Lucy Soderstrom addressed a youth gathering in Washington DC this week as part of a youth event celebrating wilderness.  The BWCA can have a profound effect on young people.  Here is her talk:

I’m a 17 year old who has come to love the Boundary Waters wilderness. For the past 5 years I’ve been taking trips into the BWCA and Quetico through YMCA Camp Widjiwagan. My Dad signed me up for my first trip when I was 12. It was an 11 day trip where I’d be camping with kids I had never met with no modern comforts and no contact with my friends and family. I actually really didn’t want to go. But as it turns out, those eleven days were among the best days I had ever spent in my life. My trips have gotten progressively longer and more challenging and this past summer, I took a 31 day trip. The Boundary Waters have been so impactful on my life, helping me gain strength, respect, and I think most importantly, self-confidence.

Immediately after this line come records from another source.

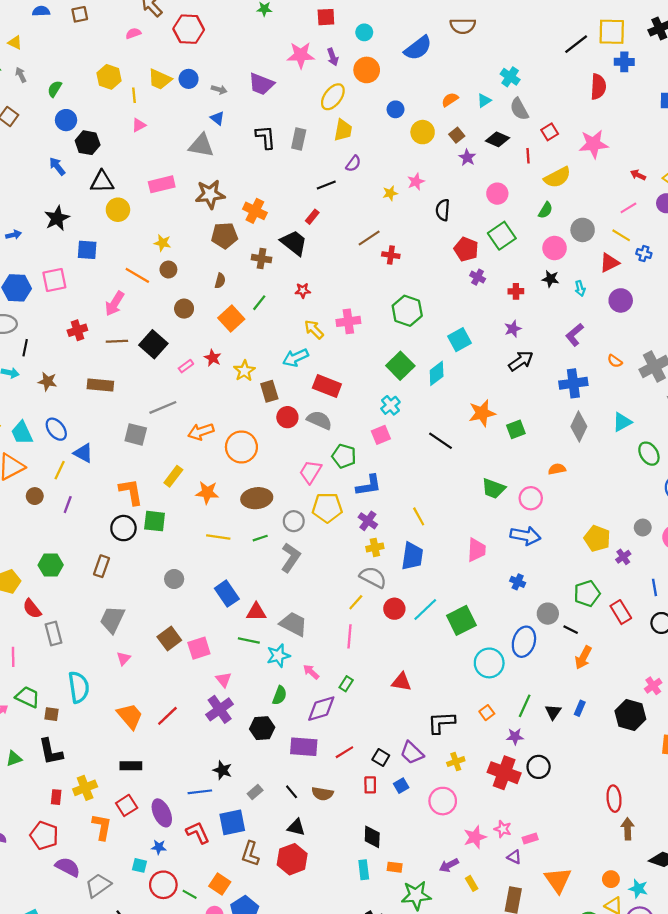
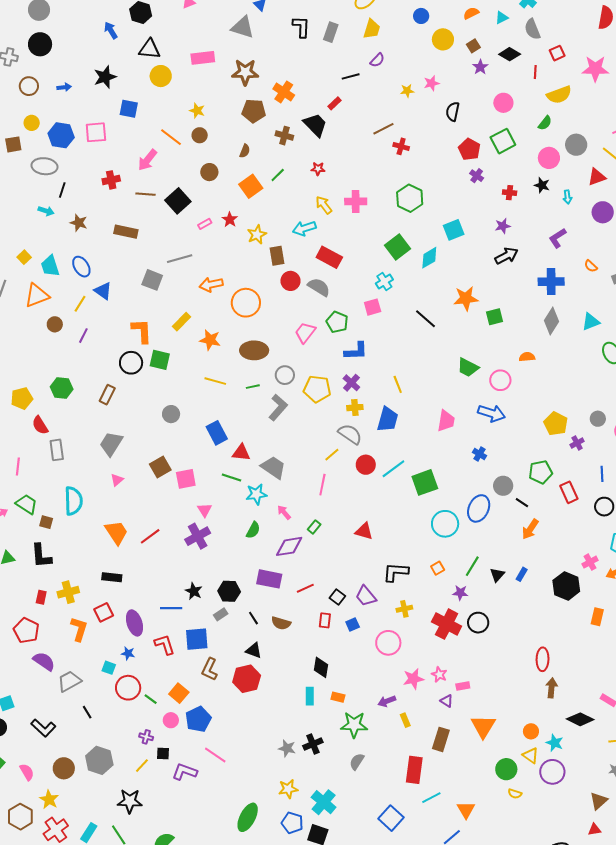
yellow pentagon: (327, 508) -> (317, 389), moved
black hexagon: (262, 728) -> (229, 591), moved

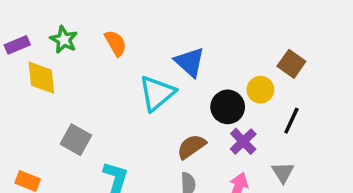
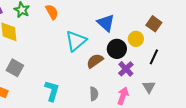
blue triangle: (190, 62) -> (106, 23), moved
gray square: (76, 140) -> (15, 68), moved
brown semicircle: (191, 147) -> (95, 61), moved

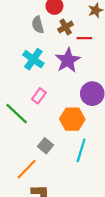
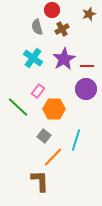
red line: (84, 38) -> (87, 66), moved
orange hexagon: (72, 119) -> (54, 109), moved
orange line: (27, 169) -> (53, 157), moved

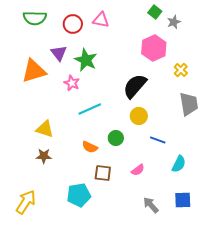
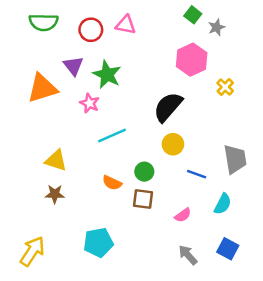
gray trapezoid: (189, 104) -> (235, 159), moved
pink semicircle: (138, 170) -> (183, 215), moved
brown square: (103, 173) -> (143, 199), moved
blue square: (183, 200) -> (228, 249), turned 30

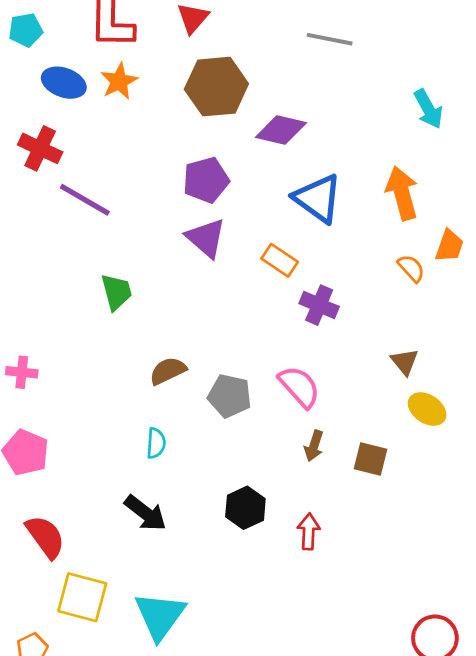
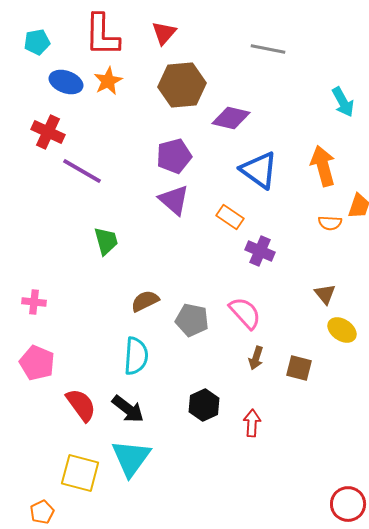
orange semicircle: (411, 268) -> (330, 223), turned 135
cyan semicircle: (156, 443) -> (136, 356), size x1.6
red semicircle: (45, 537) -> (81, 405), moved
cyan triangle: (160, 616) -> (131, 458), moved

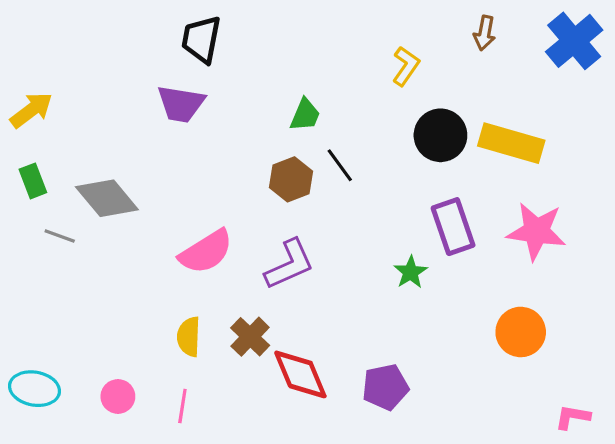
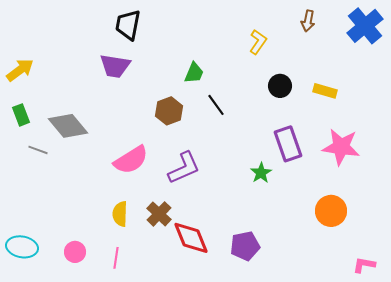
black circle: (440, 135) -> (280, 86), size x0.7
yellow rectangle: (511, 143) -> (325, 91), size x0.6
brown hexagon: (291, 179) -> (169, 111), moved

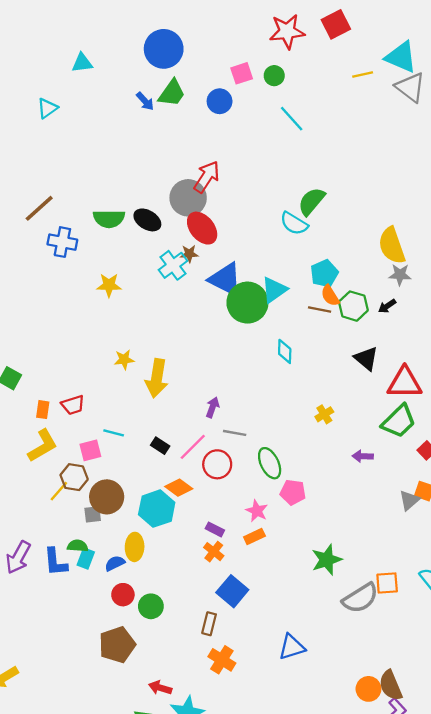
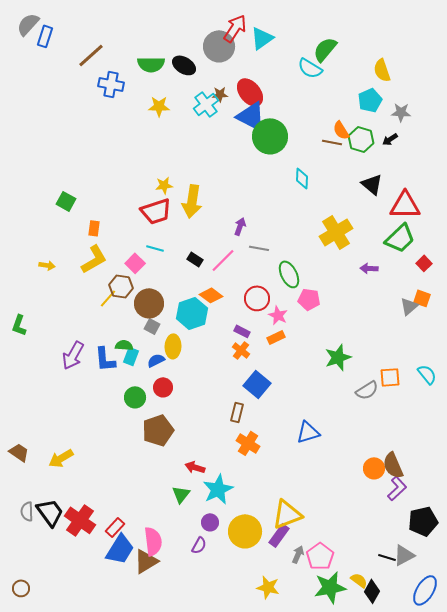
red ellipse: (202, 228) -> (250, 92), moved
yellow semicircle: (392, 246) -> (382, 70), moved, size x0.7
cyan pentagon: (324, 273) -> (370, 100), moved
yellow star: (109, 285) -> (159, 106), moved
cyan triangle: (274, 290) -> (262, 38), moved
red trapezoid: (73, 405) -> (156, 211), moved, size x1.5
yellow cross: (324, 414) -> (336, 232), size x2.0
pink square: (90, 450) -> (135, 263), turned -30
red circle: (217, 464) -> (257, 298), moved
gray square: (93, 514) -> (152, 326), moved, turned 35
gray semicircle: (360, 598) -> (367, 390), size x0.7
green circle: (151, 606) -> (135, 397), moved

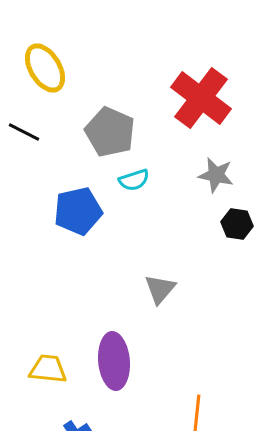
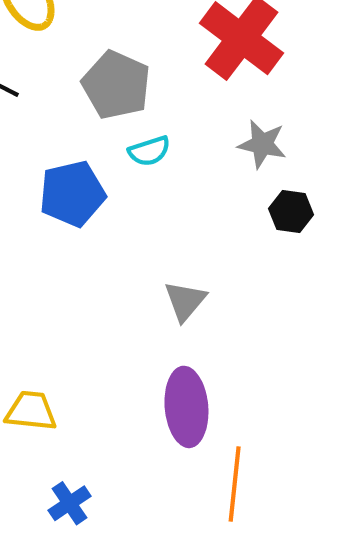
purple ellipse: (114, 361) -> (186, 407), moved

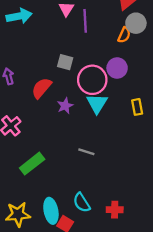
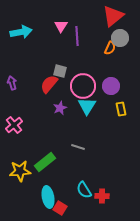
purple circle: (117, 68) -> (111, 86), moved
red semicircle: (42, 88) -> (49, 84), moved
green rectangle: (32, 164) -> (45, 162), moved
cyan semicircle: (82, 203) -> (84, 190), moved
yellow star: (18, 214) -> (20, 171), moved

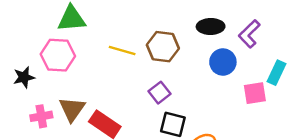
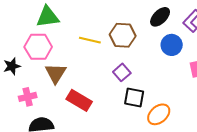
black ellipse: (211, 26) -> (160, 17), turned -40
brown triangle: (72, 109) -> (56, 73), moved

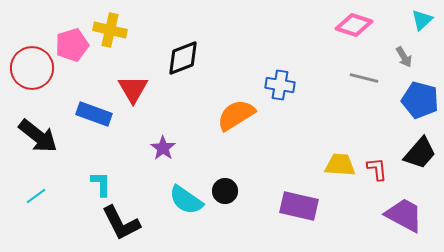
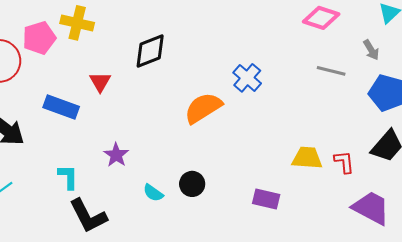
blue cross: (280, 85) -> (247, 78), turned 32
red triangle: (133, 89) -> (100, 82), size x0.7
purple star: (163, 148) -> (116, 155), moved
cyan semicircle: (186, 200) -> (153, 193), size x0.6
purple rectangle: (299, 206) -> (266, 199), size x0.7

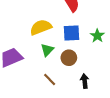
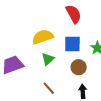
brown circle: (69, 58) -> (79, 67), moved

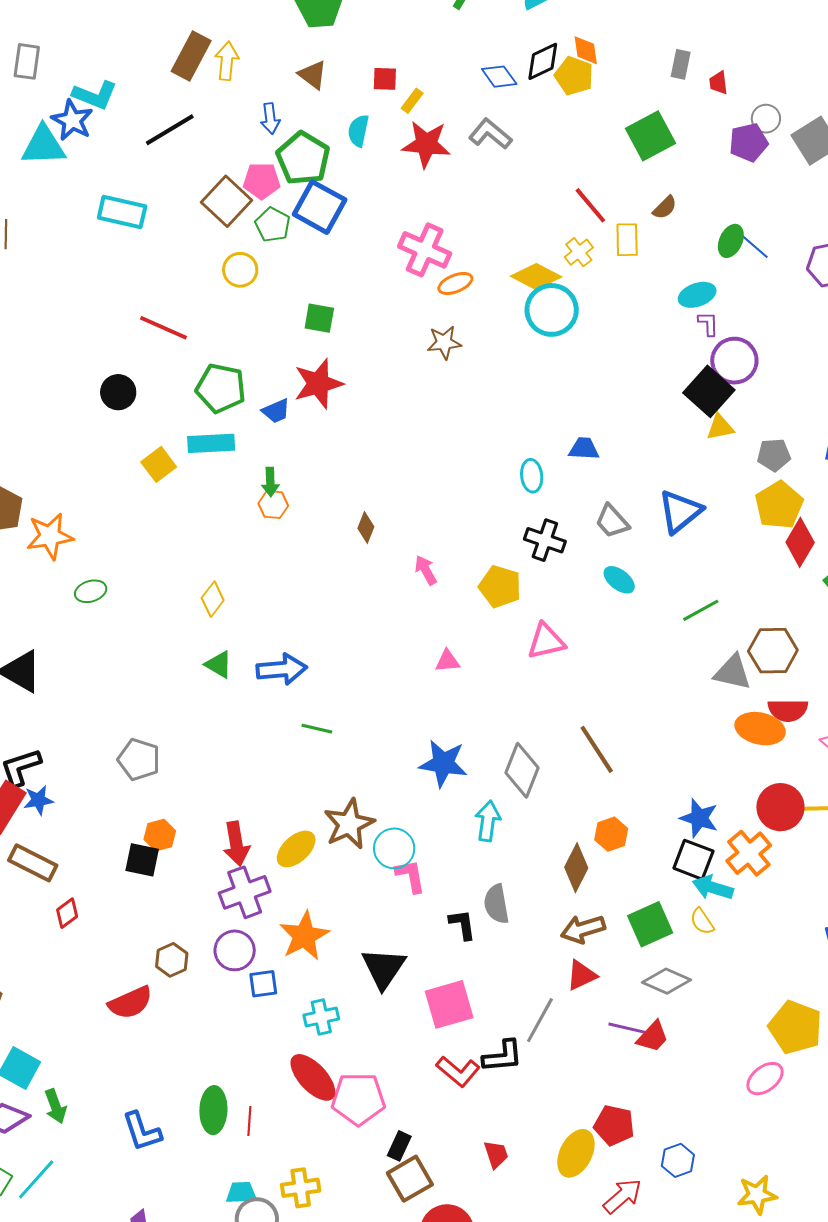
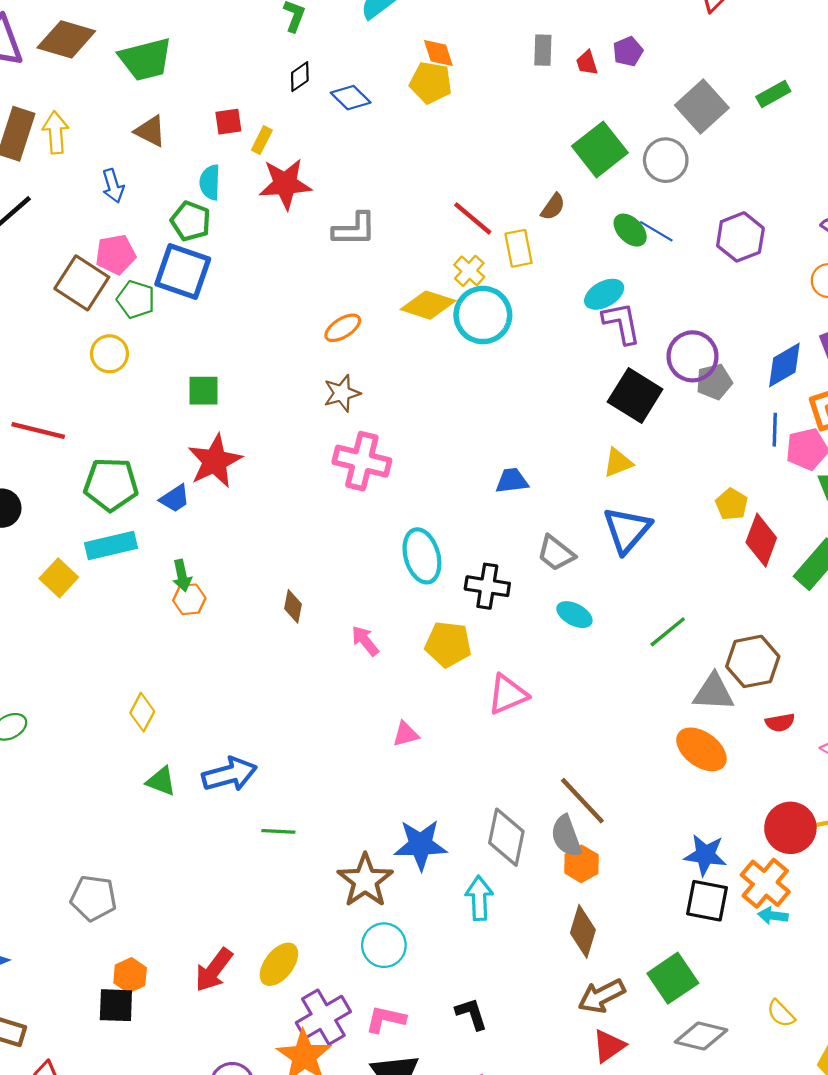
black diamond: (543, 61) -> (300, 77), moved, size x0.7
gray circle: (766, 119) -> (666, 160), moved, size x1.4
gray L-shape: (490, 134) -> (354, 229), moved, turned 150
green square: (650, 136) -> (600, 149), moved
purple pentagon: (749, 142) -> (628, 51), moved, size x0.7
green pentagon: (303, 158) -> (191, 221), moved, size x0.7
green ellipse: (731, 241) -> (630, 230), turned -60
pink cross: (425, 250) -> (362, 461), moved
cyan circle: (552, 310) -> (483, 315), moved
purple L-shape: (708, 324) -> (622, 323), size x1.6
purple circle: (734, 361) -> (692, 356), moved
yellow triangle: (720, 427) -> (618, 463), moved
gray pentagon: (774, 455) -> (714, 382), moved
cyan ellipse: (532, 476) -> (422, 556), moved, size x1.5
yellow pentagon: (779, 505) -> (732, 504), size x0.6
red semicircle: (788, 710) -> (780, 723), size x0.7
orange ellipse: (760, 729) -> (701, 749), moved, turned 33
brown star: (349, 824) -> (365, 880), moved
orange hexagon: (611, 834) -> (581, 864), moved
red arrow: (236, 844) -> (214, 970), turned 57
pink L-shape: (411, 876) -> (386, 1019), moved, turned -57
cyan arrow: (713, 888) -> (773, 916), moved, size x0.7
purple cross: (245, 892) -> (323, 1017), moved
gray semicircle: (496, 904) -> (566, 836), moved
yellow semicircle: (702, 921) -> (781, 1013), moved

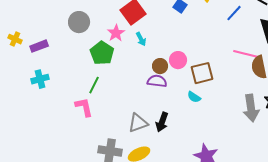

I have a favorite campsite. I stayed there two summers ago. This campsite sits on an island on Russell Lake. What first caught our eye was the big rock in the sun, perfect for our early-afternoon snack–dried apples. While eating, we took a look around and realized, even though we had been planning to paddle further, we couldn’t pass this campsite up. So, we stayed. That night, we fell asleep to the sound of nearby waterfalls and were woken in the middle of the night by wolves howling just across the lake. We ended up staying another day and swam, we explored, and we made an extravagant breakfast of pancakes and then calzones for supper. Not that all days are pancakes and calzones. Most of my favorite days are ones where we put on lots of miles, accomplish tough portages, and get into camp late and exhausted, but also confident in yourself and your team.

Experiences like this are part of the reason I love this wilderness area so much. There are no guidebooks, signs, or people telling you where to go or when you have to be where. You plan your own route, making adjustments as you go. I think it’s really valuable to make connections with places, for me in this example, not only with the broader BWCA, but also, specific places, like the campsite on Russell.

In the Boundary Waters, there aren’t phones, there isn’t social media or other daily stressors. We need times when we get to unplug, times where we can ignore the clock and instead focus on how we feel, what we want to do. Where we can’t only rely on Google Maps and can learn again how to use an old-fashioned compass or the sun to find our way. And in the Boundary Waters, without these things, I get my best thinking done. It’s so important to me that this wilderness exists, and I take solace in remembering my experiences there and looking forward to many more to come. That I have a place where I can get lost in the wilderness.

The time I spend in the Boundary Waters is precious. It fills me with a peace and serenity that I’ve never felt anywhere else. I hope I will be able to take my kids out to the campsite on Russell Lake.